The exhibition "Atlas of Impermanence" (Visual Art Center of New Jersey (2021) centered on nine monumental paper tapestries whose grids of rectilinear sheets recalled quilts, maps or landscapes seen from above. Covered with abstract shapes and lines, their surfaces alluded to places and objects in the material world ranging from the personal sheltering spaces of the pandemic (e.g., Blue Storm of Our Anxieties) to climate- or catastrophe-stricken rivers and landscapes (e.g., Beneath the Surface, Fire Season). Curator Jennifer Scanlan called the tapestries "a glimpse into the ways that place is constructed in our minds—as a series of visual impressions, but also moods, textures, sensations, and echoes of earlier spaces. Beautifully and evocatively constructed out of texture, color, and light, the works function as maps for us to follow into our own memories." The show "The State We're In" (Kathryn Markel, 2024) included freestanding amalgamations of glass and wire that Mario Naves deemed tactile, unassuming, deeply felt and interior in effect, "with a counterintuitive sensitivity of flesh."

==Recognition==
Cohen has received fellowships and grants from the Pollock-Krasner Foundation, New Jersey State Council on the Arts, Brodsky Center, Puffin Foundation and Jersey City Arts & Culture Trust Fund. In 2022, she received the Murray Reich Distinguished Artist Award from the New York Foundation for the Arts. She has been an artist-in-residence at MacDowell, Millay Arts, Tides Institute and Museum of Art, Women's Studio Workshop and Yaddo, as well as materials-oriented institutions such as the Archie Bray Foundation for the Ceramic Arts, Bullseye Glass, Dieu Donné, Pilchuck Glass School, Pyramid Atlantic Art Center, and WheatonArts, among others.

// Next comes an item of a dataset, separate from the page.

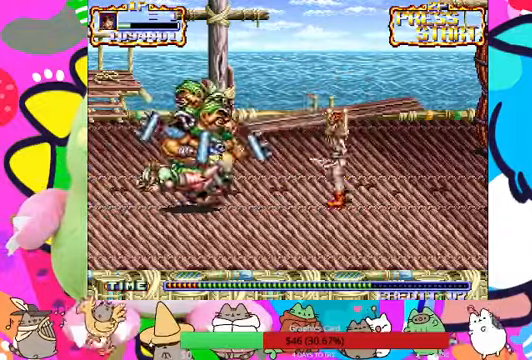
{"dt_ms": 500, "buttons": ["SQUARE", "L1"], "left_stick": "left", "events": [[100, "CROSS", "down"], [167, "SQUARE", "down"], [200, "CROSS", "up"], [234, "SQUARE", "up"], [367, "L1", "down"], [434, "SQUARE", "down"]]}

Her work belongs to the public art collections of the Asheville Art Museum, Bergstrom-Mahler Museum of Glass, Hunter Museum of American Art, Hunterdon Museum of Art, Memphis Brooks Museum of Art, New Jersey State Museum, Montclair Art Museum, Noyes Museum of Art, Smith College Museum of Art, Weatherspoon Art Museum, Yale University Art Gallery, and Zimmerli Museum, among others.